Helmholtz-Zentrum Dresden-Rossendorf, TU Dresden: Opti­mie­rung der Wasser­stoff­­pro­duk­tion von Elektro­lyseuren

Das Institut für Fluid­­dynamik des Helm­­holtz-Zen­trums Dresden-Rossen­­dorf hat das Ziel, Nach­haltig­­keit, Energie­­effi­zienz und Sicher­­heit indus­­triel­ler Pro­­zesse durch Grund­­lagen- und an­­ge­­wandte For­­schung zu ver­­bessern. 

Bei der Elektro­­lyse bildet sich der Wasser­­stoff in Gas­bläs­chen an den Elek­tro­den des Elektro­­lyseurs.
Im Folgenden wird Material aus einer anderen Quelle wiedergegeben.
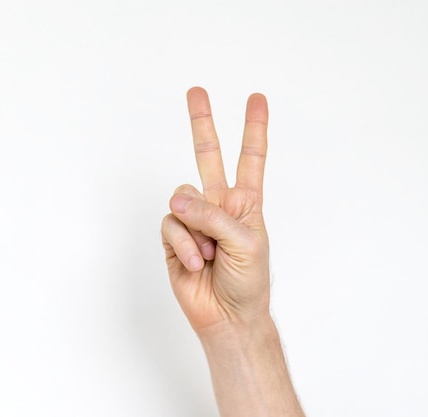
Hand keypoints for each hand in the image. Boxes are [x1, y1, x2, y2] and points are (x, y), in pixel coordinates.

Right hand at [161, 87, 269, 333]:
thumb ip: (213, 216)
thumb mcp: (246, 243)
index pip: (250, 159)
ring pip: (182, 198)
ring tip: (208, 253)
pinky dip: (183, 243)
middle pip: (207, 156)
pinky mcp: (173, 238)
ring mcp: (194, 221)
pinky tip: (194, 261)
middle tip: (196, 91)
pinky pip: (170, 224)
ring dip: (196, 228)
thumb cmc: (248, 281)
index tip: (257, 99)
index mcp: (245, 203)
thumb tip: (177, 199)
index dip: (254, 129)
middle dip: (202, 123)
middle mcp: (218, 206)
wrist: (228, 316)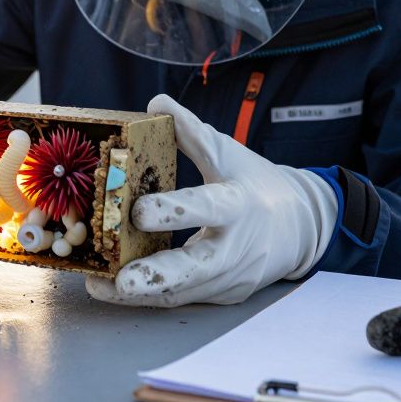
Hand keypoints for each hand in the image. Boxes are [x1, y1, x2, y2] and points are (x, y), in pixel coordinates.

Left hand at [86, 93, 337, 306]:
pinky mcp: (223, 295)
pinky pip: (183, 298)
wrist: (301, 227)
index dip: (174, 211)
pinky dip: (149, 296)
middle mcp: (236, 247)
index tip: (139, 211)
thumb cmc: (256, 184)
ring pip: (183, 292)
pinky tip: (115, 289)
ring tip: (99, 285)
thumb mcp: (228, 153)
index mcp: (238, 204)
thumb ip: (192, 132)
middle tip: (121, 280)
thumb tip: (156, 103)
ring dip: (140, 293)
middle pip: (196, 268)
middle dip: (156, 277)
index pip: (206, 207)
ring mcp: (230, 277)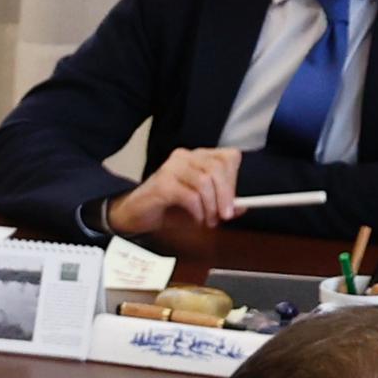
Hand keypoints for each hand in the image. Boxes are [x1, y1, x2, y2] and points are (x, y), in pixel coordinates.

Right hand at [109, 147, 243, 238]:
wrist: (135, 215)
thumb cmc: (168, 208)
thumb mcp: (202, 207)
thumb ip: (222, 204)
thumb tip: (243, 207)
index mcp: (199, 157)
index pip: (228, 157)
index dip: (234, 181)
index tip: (233, 203)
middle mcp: (186, 156)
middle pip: (218, 168)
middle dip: (226, 196)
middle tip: (224, 217)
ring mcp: (172, 167)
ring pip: (205, 181)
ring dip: (211, 206)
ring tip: (207, 221)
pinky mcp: (162, 183)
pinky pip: (190, 195)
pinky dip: (197, 211)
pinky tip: (194, 219)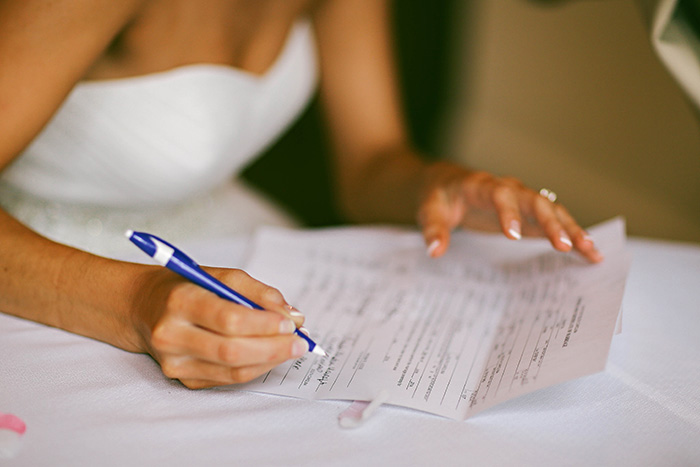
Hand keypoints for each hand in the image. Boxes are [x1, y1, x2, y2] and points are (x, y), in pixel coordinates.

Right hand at [131, 267, 307, 388]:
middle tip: (300, 342)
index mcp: (181, 301)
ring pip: (232, 370)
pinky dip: (255, 368)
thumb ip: (257, 293)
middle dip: (273, 348)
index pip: (228, 319)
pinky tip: (270, 356)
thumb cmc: (186, 287)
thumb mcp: (219, 275)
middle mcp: (172, 335)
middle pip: (231, 351)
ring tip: (291, 348)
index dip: (263, 324)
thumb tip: (293, 315)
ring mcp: (175, 362)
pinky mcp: (182, 378)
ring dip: (269, 361)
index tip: (290, 322)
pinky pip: (227, 379)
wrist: (142, 308)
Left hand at [417, 162, 602, 261]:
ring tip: (591, 250)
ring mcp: (523, 201)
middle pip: (535, 201)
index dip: (508, 212)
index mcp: (482, 185)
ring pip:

Sie behindern den Strom­­fluss, der zur Spal­­tung des Wassers führt. Das Projekt MADAGAS unter­sucht, wie sich die Gas­­blasen früher lösen und auf­steigen können.  Dadurch lassen sich die Wirkungs­­grade von Elektro­­lyseuren stei­gern und die ge­­speicher­­te Menge erneuer­­barer Ener­gie erhöhen. 

Robert Bosch GmbH: Brenn­stoff­­flexibles stationäres Brenn­stoff­zellen-System

Die Robert Bosch GmbH hat das selbst­­ge­setzte Ziel, Technik fürs Leben zu schaffen und damit die Lebens­­grund­­lage heuti­ger und künf­tiger Gene­ra­­tionen zu sichern. 

Das modular auf­ge­baute Fest­oxid-Brenn­­stoff­­zellen-System (SOFC-Brenn­stoff­­zelle), das Bosch an mehreren Unter­­nehmens­­­stand­or­ten testet, setzt neue Maß­­stäbe an Leis­tung und Flexi­­bili­tät. Die SOFC-Brenn­stoff­­zellen lassen sich mit Erd­gas, Bio­­methan, Wasser­­stoff oder einer Mischung der Gase betreiben. Dabei ent­stehen weder Stick­­oxide noch Par­tikel im Ab­gas.